Rodex Sutorejo Akui Kesalahan, Stop Pendaftaran Vaksinasi Gotong Royong Berbayar

Rodex Sutorejo Akui Kesalahan, Stop Pendaftaran Vaksinasi Gotong Royong Berbayar

TRAVEL Agency Rodex Sutorejo harus berurusan dengan Satpol PP Surabaya dan Dinas Kesehatan Jatim. Iklan pendaftaran vaksinasi gotong royong (VGR) yang mereka luncurkan di Instagram memunculkan polemik. Hansen, Owner Rodex Sutorejo langsung mengklarifikasi hal tersebut kemarin (9/9).

Hansen menemui perwakilan Dinkes Jatim di Klinik Surabaya Industrial Estate Rungkut (SIER) kemarin (9/9) pagi. Pertemuan digelar di sana karena peserta yang mendaftar melalui Rodex menjalani imunisasi di SIER. “Sudah kami hentikan layanan itu. Yang di Instagram juga sudah kami hapus,” kata Hansen.

Hansen mengatakan, pihaknya tidak berniat mengeruk keuntungan dari program vaksin gotong royong tersebut. Pendaftaran vaksin yang diiklankan untuk menarik minat klien yang ingin traveling.

Vaksin menjadi syarat naik pesawat. Rodex berinisiatif untuk menjembatani vaksinasi tersebut agar usaha travelnya bisa bertahan di tengah pandemi.

Banyak orang yang belum mendapat jatah vaksin karena berbagai alasan. Ada yang khawatir tertular Covid-19 karena antrean vaksinasi umum relatif panjang. Sehingga mereka lebih memilih membayar vaksinasi agar tidak berkerumun.

Rupaya langkah yang dilakukan Rodex keliru. Mereka dianggap melanggar aturan Menteri Kesehatan. Dan Hansen tidak sadar akan hal itu. “Enggak ada niat jahat atau cari keuntungan dari vaksin. Semuanya miskomunikasi,” katanya.

Peserta yang akan disuntik VGR tidak dipungut biaya. Yang menanggung ongkosnya adalah perusahaan atau lembaga yang menaungi penerima vaksin. Perusahaan seperti Rodex bisa ikut program VGR itu. Namun pesertanya tidak boleh berasal dari luar perusahaannya.

Hansen mengatakan, klien yang mendaftar di Rodex Sutorejo tidak dimasukkan ke data karyawan Rodex. Mereka didaftarkan atas nama perusahaan mereka masing-masing. Jadi, ia menepis tudingan bahwa Rodex memalsukan data karyawan untuk bisa memasukkan kliennya sebagai peserta VGR.
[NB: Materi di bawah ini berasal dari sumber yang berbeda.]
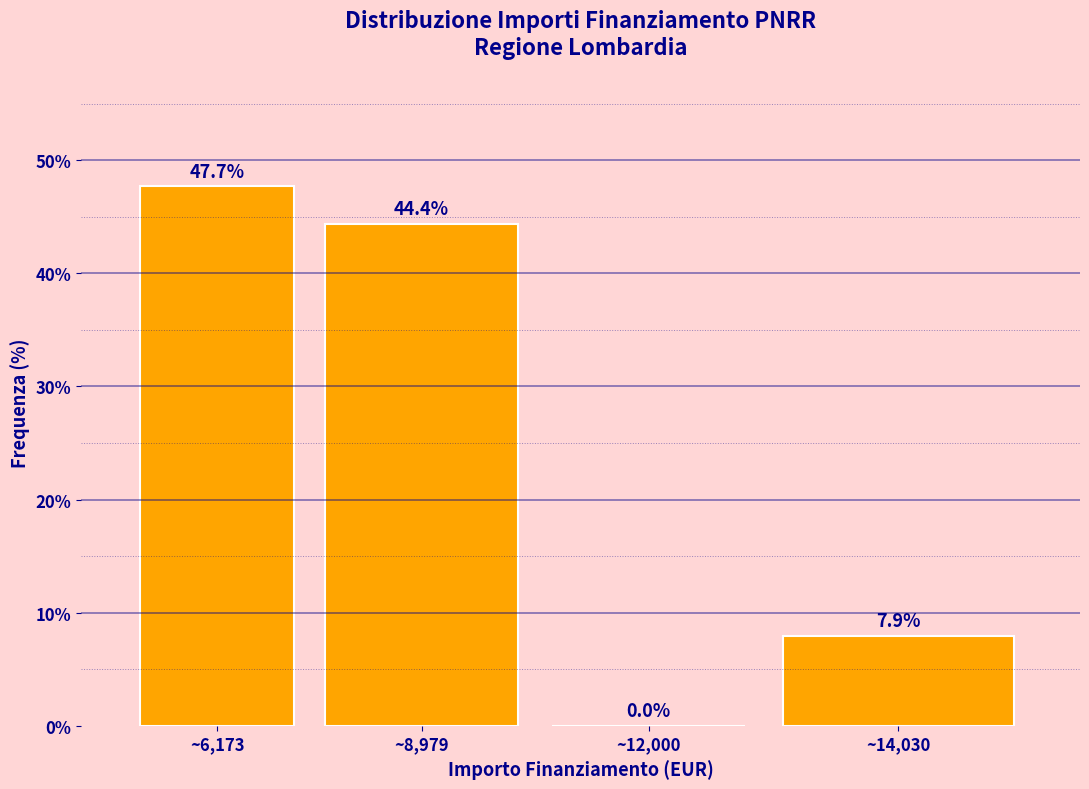

Reading left to right, transcribe all the data shown in this chart.

~6,173=47.7	~8,979=44.4	~12,000=0.0	~14,030=7.9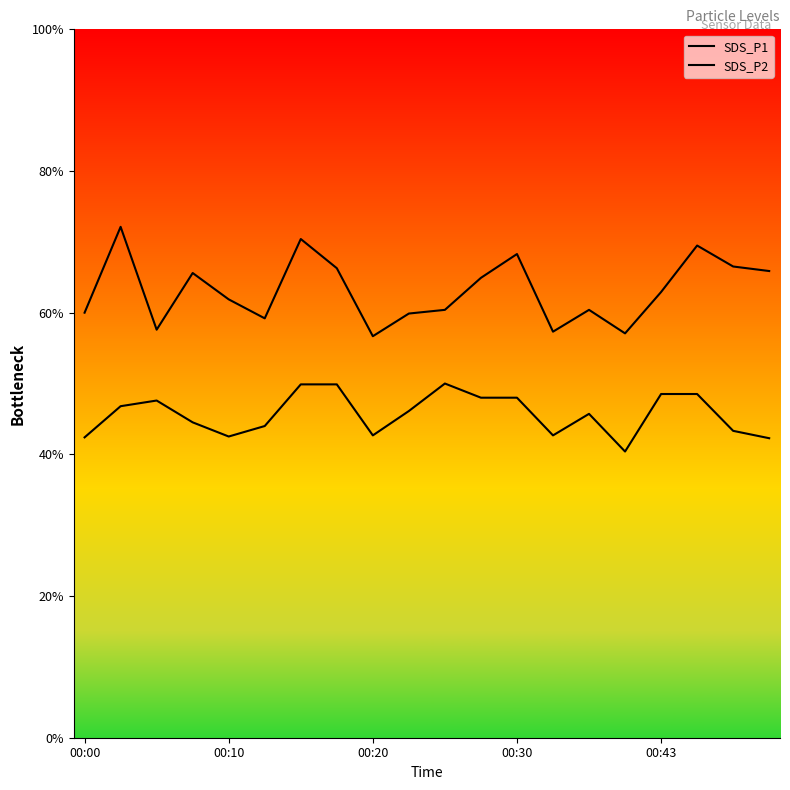

In SDS_P2, how many points are lower than both neighbors (excluding endpoints)?

4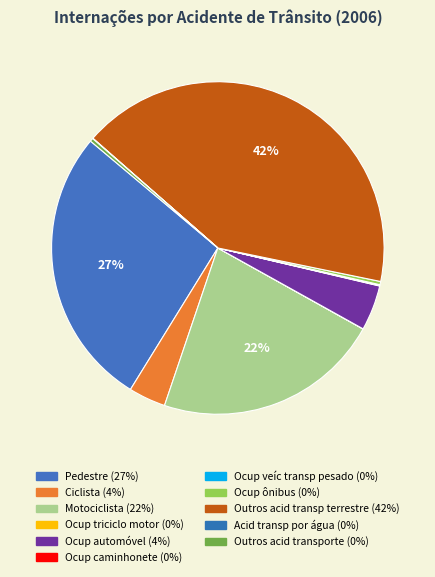

How many segments does this pie chart have?

11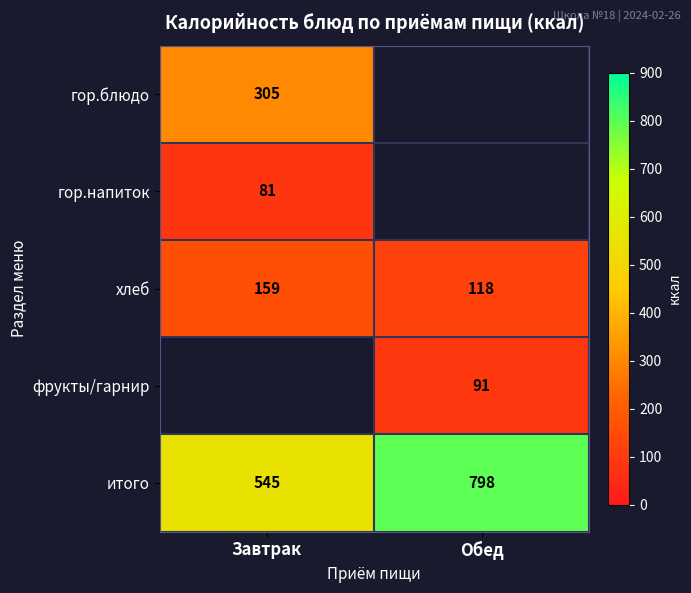

List the labels in order of хлеб value, smallest first.

Обед, Завтрак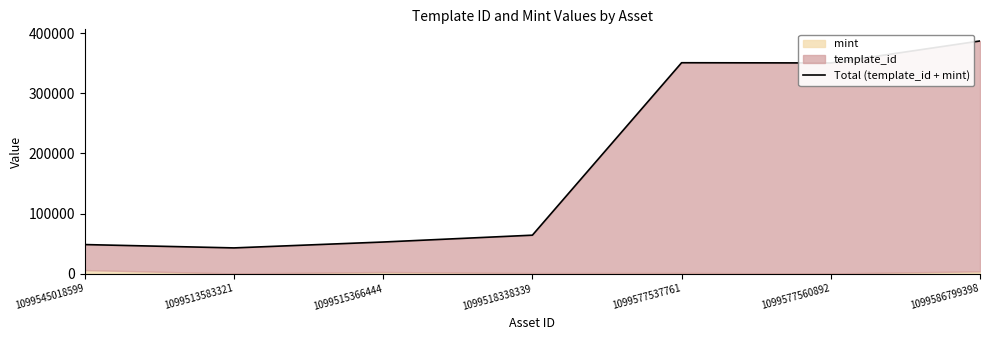

The value at 1099577560892 is 350384. True or false?

True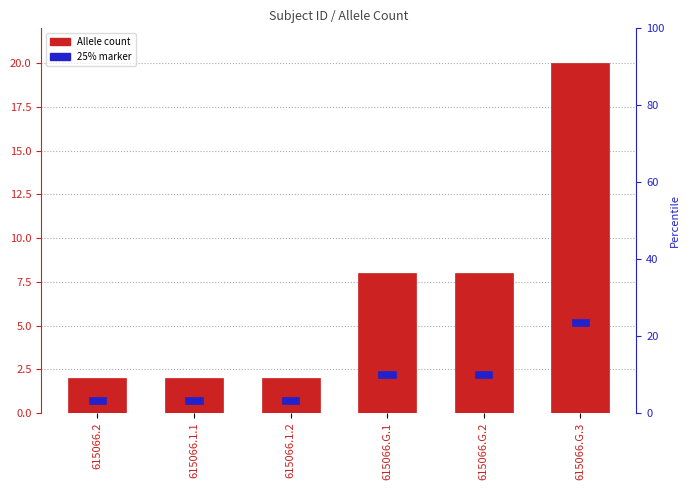

What position from the left is 615066.2?

1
Rupaya cara yang dilakukan Hansen juga melanggar ketentuan. Perusahaan tidak boleh mendaftarkan karyawan dari perusahaan lain. Perusahaan harus mengakses VGR secara mandiri melalui fasilitas kesehatan yang sudah mendapatkan izin Dinkes kabupaten/kota.

PENGUNJUNG men-scan QR Code di pintu Klinik SIER.  Foto: Eko Suswantoro-Harian Disway.

Masalah lainnya adalah harga. Rodex memberlakukan ongkos administrasi untuk pengurusan vaksin. Sehingga jumlah ongkos yang dibayarkan mencapai Rp 751.600. Atau Rp 701.600. Sementara harga tertinggi yang dipatok Kemenkes adalah Rp 613.788.

Hansen mengatakan, biaya itu dibebankan untuk pembelian meterai dan ongkos karyawan yang harus bolak-balik mengurus berkas tersebut. Dan klien tidak keberatan. Namun bagaimanapun juga caranya tetap melanggar aturan.

Hansen meminta maaf atas kegaduhan yang timbul karena iklan yang telanjur menyebar itu. Setelah tahu aturan mainnya, ia langsung menghentikan pendaftaran VGR tersebut.

Kepala Klinik SIER dr Venda Ratih Sagita mengatakan, ada banyak perusahaan yang mendaftarkan karyawannya ke Klinik SIER. Dia tidak tahu bahwa peserta yang didaftarkan Rodex Sutorejo bukan karyawan mereka. “Tugas kami menyuntik. Kalau ada yang datang, kami layani. Tidak tahu kalau ada masalah seperti ini,” ujar dokter yang baru setahun bekerja di klinik itu.

Venda sudah bertemu dengan Hansen. Mereka sepakat bahwa tidak akan ada lagi peserta yang didaftarkan melalui Rodex Sutorejo.